┌──

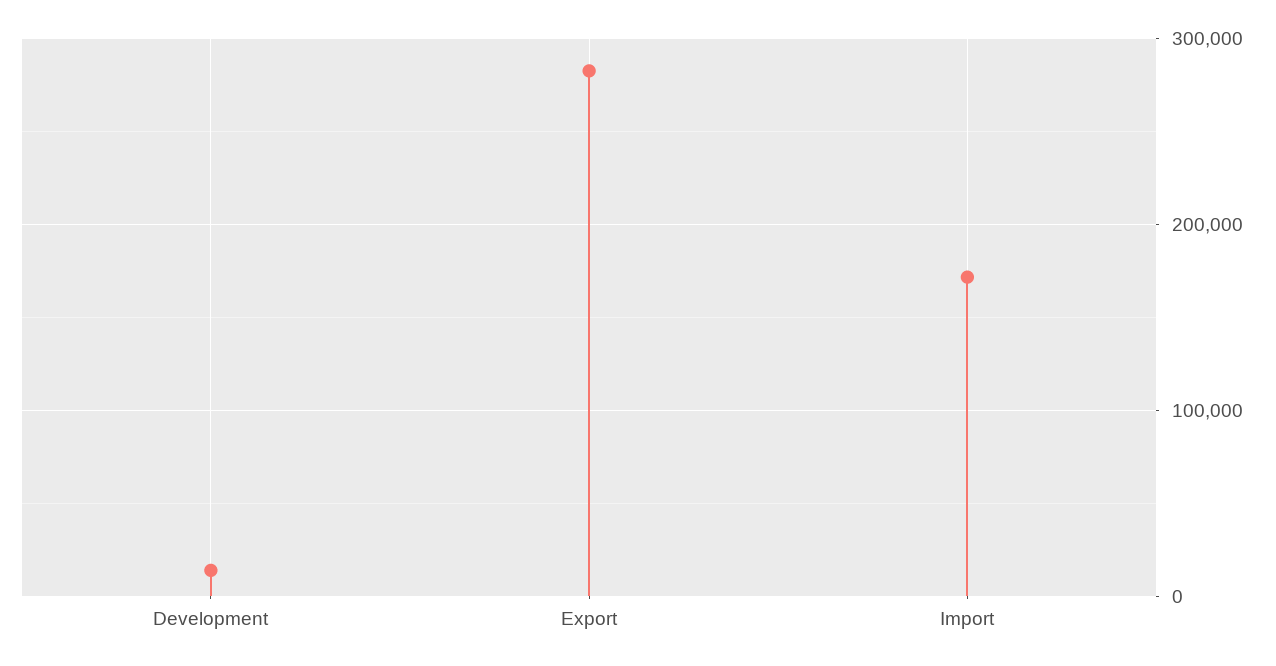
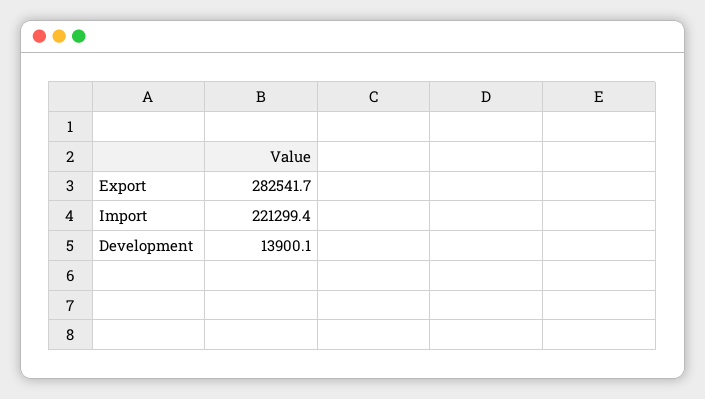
  {
    "Development": 13900.1,
    "Export": 282541.7,
-   "Import": 170000
+   "Import": 221299.4
  }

└──

▸ What the exercise asks: Transcribe the listing above exactly, leaving every picture out.

▸ Solution to this exercise:
  {
    "Development": 13900.1,
    "Export": 282541.7,
-   "Import": 170000
+   "Import": 221299.4
  }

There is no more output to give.